Requirement 1:
Answer these questions about the coding style post:
(a) What date and time appear on the post?
(b) In the quoted passage, what do some people react to instead of helping the OP with his problem?
(c) In the reply, what should a poster review after a "shudder removal"?
Requirement 2: List every term that the reply in the coding style post sets in double quotation marks.
Requirement 3: Pick up the coding style post right after its last sentence and write a few more sentences in the same voice.

Text section:
****

Coding style

Gerhard Fiedler gelists at gmail.com
Fri Jul 21 13:29:02 EDT 2006


On 2006-07-21 09:00:43, Antoon Pardon wrote:

> So we have code with certain shudder characteristics. And instead
> of trying to help the OP with his problem, some people react
> to the shudder and come with all sort of comments that might be
> true if the code as shown was production code, but which totally
> miss the point the code was illustrating and thus aren't much
> helpfull.

In general, I'd say that in this case the example was not well-chosen.
After such a "shudder removal", a poster should IMO review what caused the
shudder, and rephrase the original problem without the shudder. That might
take a few iterations, but in general, either one or more of the "shudder
removals" actually address the OP's issue, maybe without any individual
helper understanding all of the problem (due to incomplete example code),
or the iterations lead to a code that's "shudder free" and still shows the
original problem -- now usually in a clearer form, because free of other
issues that are not relevant to the OP's point.

****

(Data items)
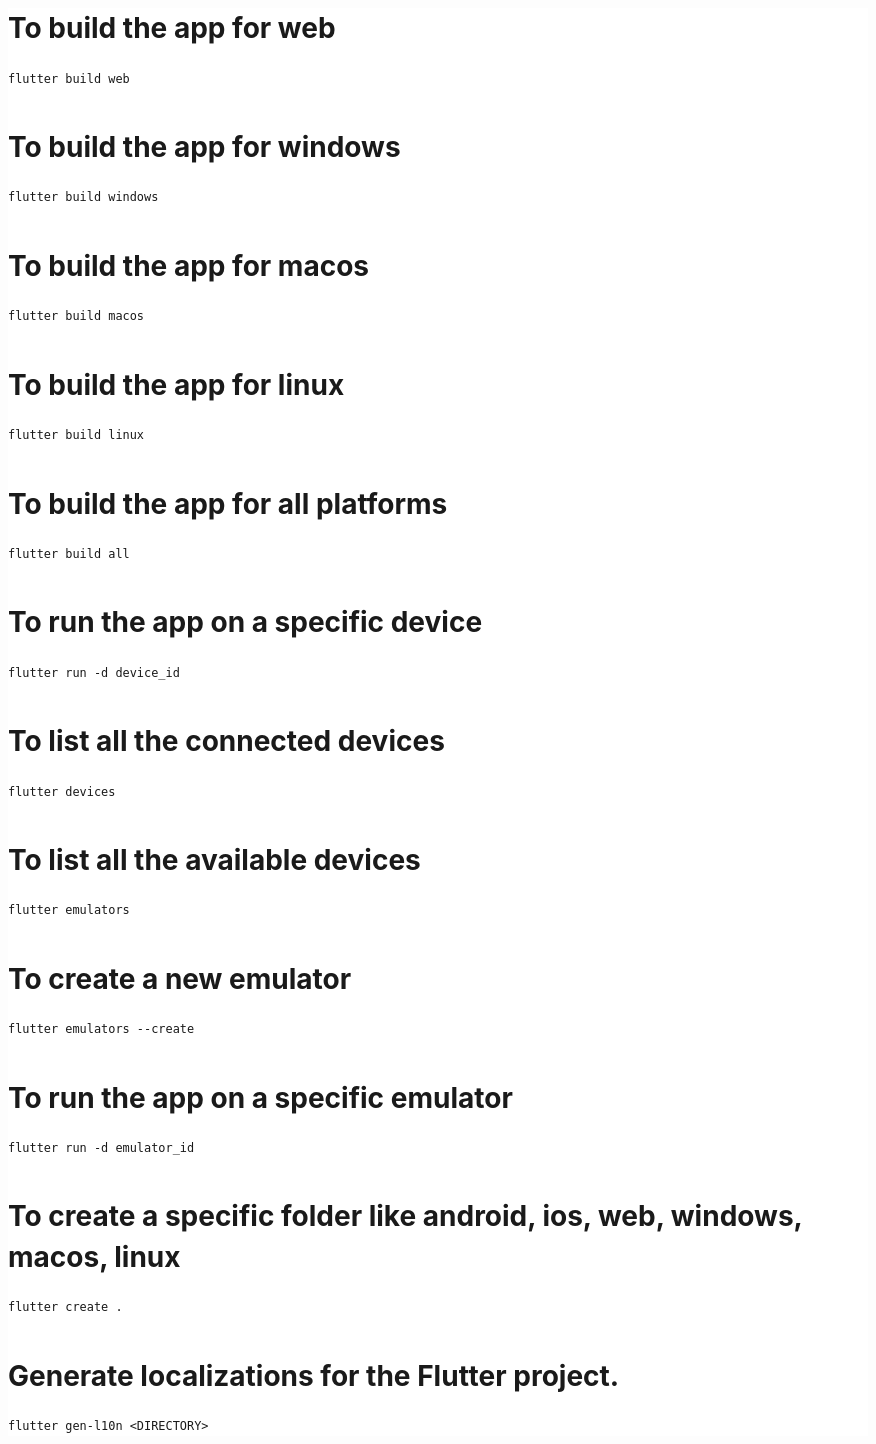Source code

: # To build the app for web
`flutter build web`

# To build the app for windows
`flutter build windows`

# To build the app for macos
`flutter build macos`

# To build the app for linux
`flutter build linux`

# To build the app for all platforms
`flutter build all`

# To run the app on a specific device
`flutter run -d device_id`

# To list all the connected devices
`flutter devices`

# To list all the available devices
`flutter emulators`

# To create a new emulator
`flutter emulators --create`

# To run the app on a specific emulator
`flutter run -d emulator_id`

# To create a specific folder like android, ios, web, windows, macos, linux
`flutter create .`

# Generate localizations for the Flutter project.
`flutter gen-l10n <DIRECTORY>`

****

Response box 1:
(a) Fri Jul 21 13:29:02 EDT 2006
(b) The shudder
(c) What caused the shudder

Response box 2:
- "shudder removal"
- "shudder removals"
- "shudder free"

Response box 3:
E.g. if someone makes a suggestion that is valid with the example code I
posted but not with the real code I have, I need to post an updated example
code that introduces a restriction similar to the one I actually have,
which then correctly invalidates the formerly valid suggestion -- and helps
getting more helpful responses. This is a process that in the past has
taught me a lot (not Python, but that's just because I'm too new here :).
Once you get good at this process, it often helps you find the problem even
before posting, because boiling code down to what the /real/ problem is can
show you a lot you otherwise miss.

(In case that sounds too general -- it is <g>. But it answers a general
point...)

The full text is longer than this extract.